I have a salvaged metal tank that stored home heating oil that I plan to fashion into a hot water storage tank for my solar collectors. I will need to line the insides for rust protection so need to open it up. I plan to cut it with a grinder tool which will clearly create sparks galore. I read that the flash point for #2 oil is 52 centigrade, and for closed containers "5-10 C" lower which theoretically should make it safe. I am making a double check here to ensure this is not the last stupid thing I do. Comments please.


----------



## TheBobmanNH (Oct 23, 2012)

Uhh, stupid question, but you don't plan on drinking this hot water do you?


----------



## KurtP (Sep 12, 2010)

No.

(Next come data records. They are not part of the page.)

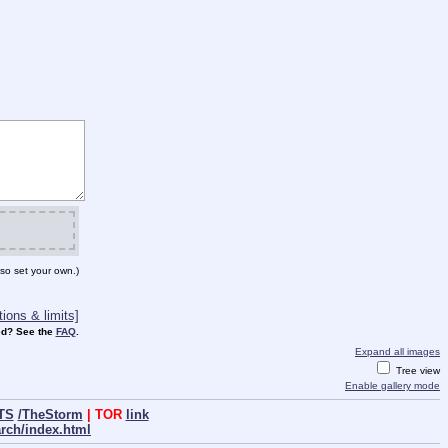
so set your own.)
ions & limits]
d? See the
FAQ
.
Expand all images
Tree view
Enable gallery mode
TS
/TheStorm
| TOR
link
arch/index.html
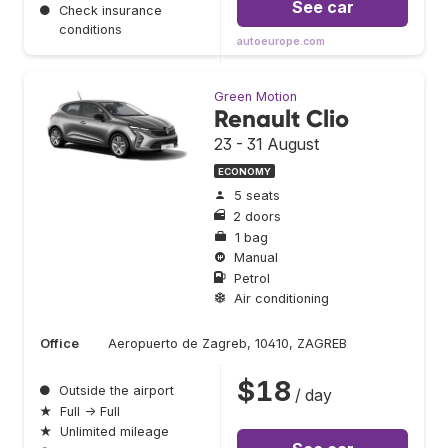
See car
●
Check insurance
conditions
autoeurope.com
Green Motion
Renault Clio
23 - 31 August
ECONOMY
5 seats
2 doors
1 bag
Manual
Petrol
Air conditioning
Office
Aeropuerto de Zagreb, 10410, ZAGREB
$18
●
Outside the airport
/ day
★
Full → Full
★
Unlimited mileage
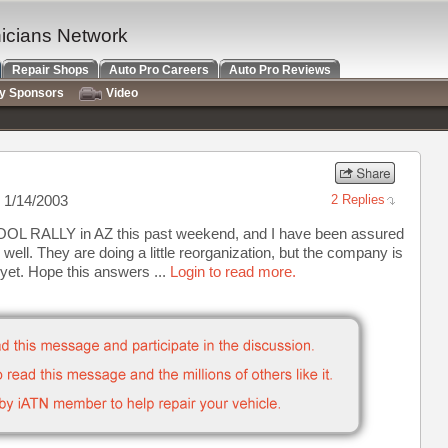
nicians Network
Repair Shops
Auto Pro Careers
Auto Pro Reviews
ry Sponsors
Video
 1/14/2003
2 Replies
OOL RALLY in AZ this past weekend, and I have been assured
well. They are doing a little reorganization, but the company is
 yet. Hope this answers ...
Login to read more.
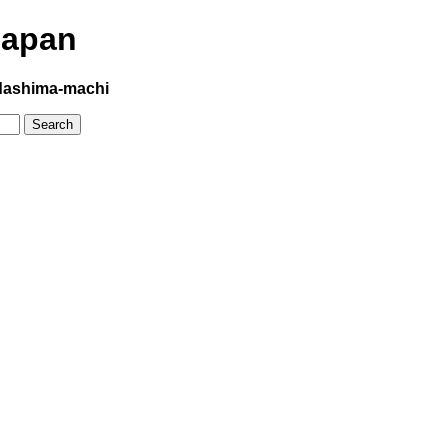
Japan
ashima-machi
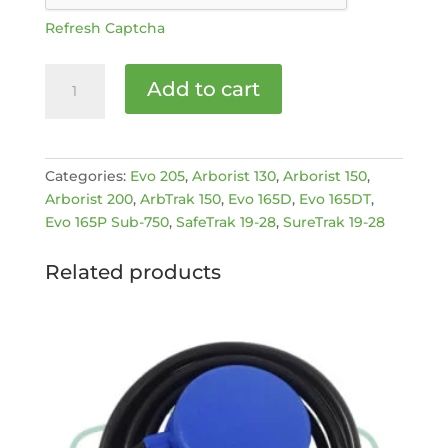
Refresh Captcha
GREEN
Add to cart
FEED
BUTTON
[MPN:
900950327]
Categories:
Evo 205
,
Arborist 130
,
Arborist 150
,
quantity
Arborist 200
,
ArbTrak 150
,
Evo 165D
,
Evo 165DT
,
Evo 165P Sub-750
,
SafeTrak 19-28
,
SureTrak 19-28
Related products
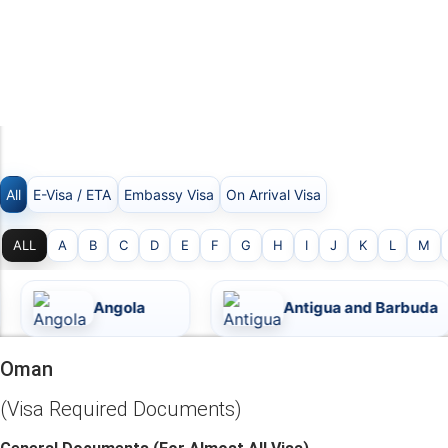
Skip
to
content
OMAN
All
E-Visa / ETA
Embassy Visa
On Arrival Visa
ALL
A
B
C
D
E
F
G
H
I
J
K
L
M
Angola
Antigua and Barbuda
Oman
(Visa Required Documents)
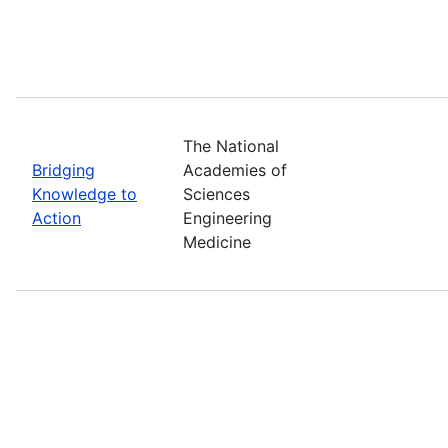
The National
Bridging
Academies of
Knowledge to
Sciences
Action
Engineering
Medicine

It is for thermal storage.


----------



## KurtP (Sep 12, 2010)

I have found this is possible with a reciprocal saw and a stream of water to keep the metal cool. Venting out any potential trapped gasses is also a good precaution. The flash point rule holds except for hot metal particles and trapped gases, apparently.


----------



## SeniorSitizen (Sep 10, 2012)

Consider checking with your local fire department for a - gas sniffer - that would work for your application.


----------



## GrayHair (Apr 9, 2015)

IIRC, the EPA deems the tank to have contained a hazardous material and requires remediation.


----------



## jimn (Nov 13, 2010)

Also water was always the enemies of these tanks. You might be able to water proof it but after years of containing oil I am not sure you are going to get it clean enough for any coating to bond to the surface. I would the think that it will not last long as a water tank


----------



## KurtP (Sep 12, 2010)

I will be using a product that requires a cloth spacer so when it dries the moisture can escape. I may drill some holes for this and any future leaks. It will be outside anyway. The product is rated to 210 F.


----------